WHAT IS REQUIRED:
Look at the entries below and restate word for word the lines from the first through the one that has "Document page, 2110x1187 pixels.".

[Records from a dataset]
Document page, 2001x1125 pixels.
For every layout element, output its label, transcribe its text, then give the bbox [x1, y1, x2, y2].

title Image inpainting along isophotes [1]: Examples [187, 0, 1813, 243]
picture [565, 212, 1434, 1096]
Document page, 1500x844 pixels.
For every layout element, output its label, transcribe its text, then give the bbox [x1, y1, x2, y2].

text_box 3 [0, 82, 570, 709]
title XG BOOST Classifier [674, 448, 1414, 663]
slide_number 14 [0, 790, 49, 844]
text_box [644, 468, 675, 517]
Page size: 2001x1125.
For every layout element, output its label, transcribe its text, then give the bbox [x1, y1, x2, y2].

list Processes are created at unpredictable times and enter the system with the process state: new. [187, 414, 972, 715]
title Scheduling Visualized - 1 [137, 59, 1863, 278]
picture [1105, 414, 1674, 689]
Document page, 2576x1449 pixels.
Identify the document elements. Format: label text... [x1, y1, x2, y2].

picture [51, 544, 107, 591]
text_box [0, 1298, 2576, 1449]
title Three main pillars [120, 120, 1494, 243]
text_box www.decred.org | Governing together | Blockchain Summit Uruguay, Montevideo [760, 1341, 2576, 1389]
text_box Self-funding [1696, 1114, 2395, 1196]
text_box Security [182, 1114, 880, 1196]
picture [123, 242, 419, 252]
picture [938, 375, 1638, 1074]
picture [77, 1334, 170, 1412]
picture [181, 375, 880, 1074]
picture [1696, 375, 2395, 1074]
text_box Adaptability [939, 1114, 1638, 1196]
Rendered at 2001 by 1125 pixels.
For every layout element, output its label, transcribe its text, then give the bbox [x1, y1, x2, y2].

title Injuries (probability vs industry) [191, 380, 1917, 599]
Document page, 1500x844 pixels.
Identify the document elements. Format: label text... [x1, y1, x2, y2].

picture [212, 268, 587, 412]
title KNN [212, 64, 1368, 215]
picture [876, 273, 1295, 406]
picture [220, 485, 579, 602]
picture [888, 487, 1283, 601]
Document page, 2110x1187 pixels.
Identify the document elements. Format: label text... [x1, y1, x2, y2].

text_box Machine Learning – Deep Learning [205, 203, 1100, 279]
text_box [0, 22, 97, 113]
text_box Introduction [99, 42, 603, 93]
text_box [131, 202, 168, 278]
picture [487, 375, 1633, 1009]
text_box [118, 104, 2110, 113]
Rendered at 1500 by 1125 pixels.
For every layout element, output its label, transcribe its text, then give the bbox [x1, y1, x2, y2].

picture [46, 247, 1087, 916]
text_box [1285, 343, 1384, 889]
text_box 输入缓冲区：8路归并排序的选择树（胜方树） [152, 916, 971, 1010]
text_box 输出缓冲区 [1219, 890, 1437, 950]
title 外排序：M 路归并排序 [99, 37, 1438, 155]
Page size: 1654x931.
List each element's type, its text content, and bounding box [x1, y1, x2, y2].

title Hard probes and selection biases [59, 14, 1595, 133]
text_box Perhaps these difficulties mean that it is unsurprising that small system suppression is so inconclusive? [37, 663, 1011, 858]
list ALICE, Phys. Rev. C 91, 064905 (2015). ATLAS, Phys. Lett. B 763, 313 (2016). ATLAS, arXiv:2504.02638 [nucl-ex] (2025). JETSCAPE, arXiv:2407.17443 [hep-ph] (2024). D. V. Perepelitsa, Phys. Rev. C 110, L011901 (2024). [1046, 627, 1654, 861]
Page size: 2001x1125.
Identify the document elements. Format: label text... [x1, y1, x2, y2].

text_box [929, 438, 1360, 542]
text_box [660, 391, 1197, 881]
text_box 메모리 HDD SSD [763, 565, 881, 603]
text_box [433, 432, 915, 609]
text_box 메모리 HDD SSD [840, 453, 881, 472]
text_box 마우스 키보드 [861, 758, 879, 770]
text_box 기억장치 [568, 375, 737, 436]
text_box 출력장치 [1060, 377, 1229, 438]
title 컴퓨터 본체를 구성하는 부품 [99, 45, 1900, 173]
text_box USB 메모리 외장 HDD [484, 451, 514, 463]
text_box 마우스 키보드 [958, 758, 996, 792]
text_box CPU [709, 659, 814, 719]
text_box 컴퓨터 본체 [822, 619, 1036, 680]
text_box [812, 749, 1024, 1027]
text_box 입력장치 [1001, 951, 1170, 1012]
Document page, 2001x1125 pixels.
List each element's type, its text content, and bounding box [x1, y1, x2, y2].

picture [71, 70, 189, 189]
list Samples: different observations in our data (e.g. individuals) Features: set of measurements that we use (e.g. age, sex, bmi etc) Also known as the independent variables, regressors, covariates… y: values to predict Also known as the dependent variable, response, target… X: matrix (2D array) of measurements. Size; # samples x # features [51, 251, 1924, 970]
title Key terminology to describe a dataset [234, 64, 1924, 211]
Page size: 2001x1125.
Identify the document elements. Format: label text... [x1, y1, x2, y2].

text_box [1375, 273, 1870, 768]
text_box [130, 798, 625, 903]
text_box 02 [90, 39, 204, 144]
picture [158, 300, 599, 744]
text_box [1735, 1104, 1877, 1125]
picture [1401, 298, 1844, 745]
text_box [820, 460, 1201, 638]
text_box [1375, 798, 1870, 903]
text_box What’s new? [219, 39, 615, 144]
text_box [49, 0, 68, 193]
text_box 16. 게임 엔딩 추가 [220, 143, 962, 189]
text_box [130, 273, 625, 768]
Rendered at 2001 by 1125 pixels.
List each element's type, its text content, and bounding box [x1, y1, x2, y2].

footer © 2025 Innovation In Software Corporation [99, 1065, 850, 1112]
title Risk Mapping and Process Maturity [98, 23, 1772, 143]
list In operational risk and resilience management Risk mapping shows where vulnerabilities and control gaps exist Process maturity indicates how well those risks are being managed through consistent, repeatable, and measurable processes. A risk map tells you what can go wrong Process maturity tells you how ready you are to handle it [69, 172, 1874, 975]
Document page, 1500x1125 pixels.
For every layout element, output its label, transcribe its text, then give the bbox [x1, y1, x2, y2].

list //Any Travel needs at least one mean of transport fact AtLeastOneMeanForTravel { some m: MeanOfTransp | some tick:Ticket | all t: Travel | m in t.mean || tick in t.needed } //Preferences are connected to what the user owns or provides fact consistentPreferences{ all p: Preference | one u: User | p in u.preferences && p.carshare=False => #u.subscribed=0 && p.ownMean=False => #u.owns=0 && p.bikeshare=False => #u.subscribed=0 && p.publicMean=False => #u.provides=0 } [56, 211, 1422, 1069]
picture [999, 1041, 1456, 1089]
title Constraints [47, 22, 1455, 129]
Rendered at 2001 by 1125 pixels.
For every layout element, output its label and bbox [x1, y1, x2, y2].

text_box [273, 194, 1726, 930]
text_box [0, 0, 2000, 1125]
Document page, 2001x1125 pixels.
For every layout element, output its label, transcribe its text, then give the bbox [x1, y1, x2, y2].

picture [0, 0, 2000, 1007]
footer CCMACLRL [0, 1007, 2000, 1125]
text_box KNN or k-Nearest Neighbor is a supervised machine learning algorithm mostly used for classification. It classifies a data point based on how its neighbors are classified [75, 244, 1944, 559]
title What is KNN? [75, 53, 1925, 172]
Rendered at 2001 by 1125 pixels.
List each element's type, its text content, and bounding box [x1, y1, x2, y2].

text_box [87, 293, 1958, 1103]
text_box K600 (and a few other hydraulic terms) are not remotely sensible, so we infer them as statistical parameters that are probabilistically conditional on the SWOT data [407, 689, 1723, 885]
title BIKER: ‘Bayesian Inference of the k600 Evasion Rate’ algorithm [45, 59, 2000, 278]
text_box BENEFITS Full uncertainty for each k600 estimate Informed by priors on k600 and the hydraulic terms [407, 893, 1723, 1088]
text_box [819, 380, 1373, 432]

EXERCISE OUTPUT:
Document page, 2001x1125 pixels.
For every layout element, output its label, transcribe its text, then give the bbox [x1, y1, x2, y2].

title Image inpainting along isophotes [1]: Examples [187, 0, 1813, 243]
picture [565, 212, 1434, 1096]
Document page, 1500x844 pixels.
For every layout element, output its label, transcribe its text, then give the bbox [x1, y1, x2, y2].

text_box 3 [0, 82, 570, 709]
title XG BOOST Classifier [674, 448, 1414, 663]
slide_number 14 [0, 790, 49, 844]
text_box [644, 468, 675, 517]
Page size: 2001x1125.
For every layout element, output its label, transcribe its text, then give the bbox [x1, y1, x2, y2].

list Processes are created at unpredictable times and enter the system with the process state: new. [187, 414, 972, 715]
title Scheduling Visualized - 1 [137, 59, 1863, 278]
picture [1105, 414, 1674, 689]
Document page, 2576x1449 pixels.
Identify the document elements. Format: label text... [x1, y1, x2, y2].

picture [51, 544, 107, 591]
text_box [0, 1298, 2576, 1449]
title Three main pillars [120, 120, 1494, 243]
text_box www.decred.org | Governing together | Blockchain Summit Uruguay, Montevideo [760, 1341, 2576, 1389]
text_box Self-funding [1696, 1114, 2395, 1196]
text_box Security [182, 1114, 880, 1196]
picture [123, 242, 419, 252]
picture [938, 375, 1638, 1074]
picture [77, 1334, 170, 1412]
picture [181, 375, 880, 1074]
picture [1696, 375, 2395, 1074]
text_box Adaptability [939, 1114, 1638, 1196]
Rendered at 2001 by 1125 pixels.
For every layout element, output its label, transcribe its text, then give the bbox [x1, y1, x2, y2].

title Injuries (probability vs industry) [191, 380, 1917, 599]
Document page, 1500x844 pixels.
Identify the document elements. Format: label text... [x1, y1, x2, y2].

picture [212, 268, 587, 412]
title KNN [212, 64, 1368, 215]
picture [876, 273, 1295, 406]
picture [220, 485, 579, 602]
picture [888, 487, 1283, 601]
Document page, 2110x1187 pixels.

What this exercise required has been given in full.